Bossy Italian Book Review: Bringing Up Bebe by Pamela Druckermanébé-Discovers-Parenting/dp/1594203334
Before I was pregnant, this book made my reading list. I kid you not. I am not sure if it's part of my obsession with France, or my obsession with NOT being an obsessed parent. Either way, this book appeals to both of those obsessions. A little background: this book is about Pamela Druckerman, an American living in Paris with her British husband. It didn't take her long to start noticing that there was something very different about her Parisian counterparts...and like any good writer, once she got curious, it blossomed. 

This book is the story of how she learned to strike a balance between American and French parenting with a slightly French slant. I love this book SO MUCH. I have so many great things to say about this book as an expectant parent, I almost don't know where to begin...let me start here: I'm not worried as much about getting sleep after the baby is born. That's got to be HUGE right?! I think so. 
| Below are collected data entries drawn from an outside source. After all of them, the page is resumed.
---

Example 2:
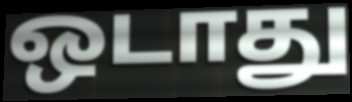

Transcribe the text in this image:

ஒடாது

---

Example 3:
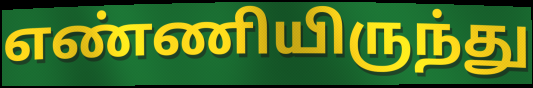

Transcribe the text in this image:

எண்ணியிருந்து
Also, the French parenting methods (which the French, Druckerman is quick to say, would not consider methods) are just so sensible and so straightforward. They aren't fussy, they aren't obsessive, but they are precise and deliberate. French parents see their children as little learners and they are "educating" them from the time they are little. 

For instance, French children don't eat that bland rice cereal as one of their first solid foods--they eat fruits and vegetables (gee, how sensible!) and when their parents feed them, they talk to them about the food they are eating. What does it taste like, how is the texture, etc. 
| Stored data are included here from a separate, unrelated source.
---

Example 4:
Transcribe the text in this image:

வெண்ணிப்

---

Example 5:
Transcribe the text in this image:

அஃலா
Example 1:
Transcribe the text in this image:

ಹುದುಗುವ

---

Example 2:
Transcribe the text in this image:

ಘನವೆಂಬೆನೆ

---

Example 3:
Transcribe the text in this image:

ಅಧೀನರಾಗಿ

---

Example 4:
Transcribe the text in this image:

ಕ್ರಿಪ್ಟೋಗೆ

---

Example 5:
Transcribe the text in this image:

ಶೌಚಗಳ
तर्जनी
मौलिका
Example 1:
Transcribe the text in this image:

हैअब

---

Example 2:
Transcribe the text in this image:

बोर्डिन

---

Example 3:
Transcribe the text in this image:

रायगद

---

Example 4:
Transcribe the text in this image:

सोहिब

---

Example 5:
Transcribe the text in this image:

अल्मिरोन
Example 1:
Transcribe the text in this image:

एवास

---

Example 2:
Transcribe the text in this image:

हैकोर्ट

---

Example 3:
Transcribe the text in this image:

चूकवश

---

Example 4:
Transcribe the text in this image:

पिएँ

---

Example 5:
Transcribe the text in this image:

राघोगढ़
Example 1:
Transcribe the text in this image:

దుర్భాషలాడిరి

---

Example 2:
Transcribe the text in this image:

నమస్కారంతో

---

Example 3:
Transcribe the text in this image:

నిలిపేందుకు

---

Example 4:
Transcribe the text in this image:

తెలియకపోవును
Parents in France, unlike many American parents, also see their children as entering THEIR families...where I feel like here we see children as the CENTER of the family.  This is something that my husband and I have been on the same page about from the beginning. We want to have our adult lives still, and have our child fit into our structure. It's a basic concept of letting your child know that the world does not revolve around them. Sometimes they will have to be patient, or wait, or feel disappointed. That is life, as the French would say, and I agree. 

Will my husband and I follow everything in the book? I doubt it, but I think it's a great place to start. This book not only gave me some great techniques, but it put my mind at ease, and that is simply priceless!!! 

From sleeping to eating and having autonomous lives, it seems like the French know how to build a framework that makes their children more enjoyable. French parents command respect and they do it with confidence. This is the guidebook on how to get there. 

I recommend this book to ANYONE who has small children or is pregnant. If you are thinking of someday having a family, log this one in your mental notes and come back to it later. You will be SO happy you did!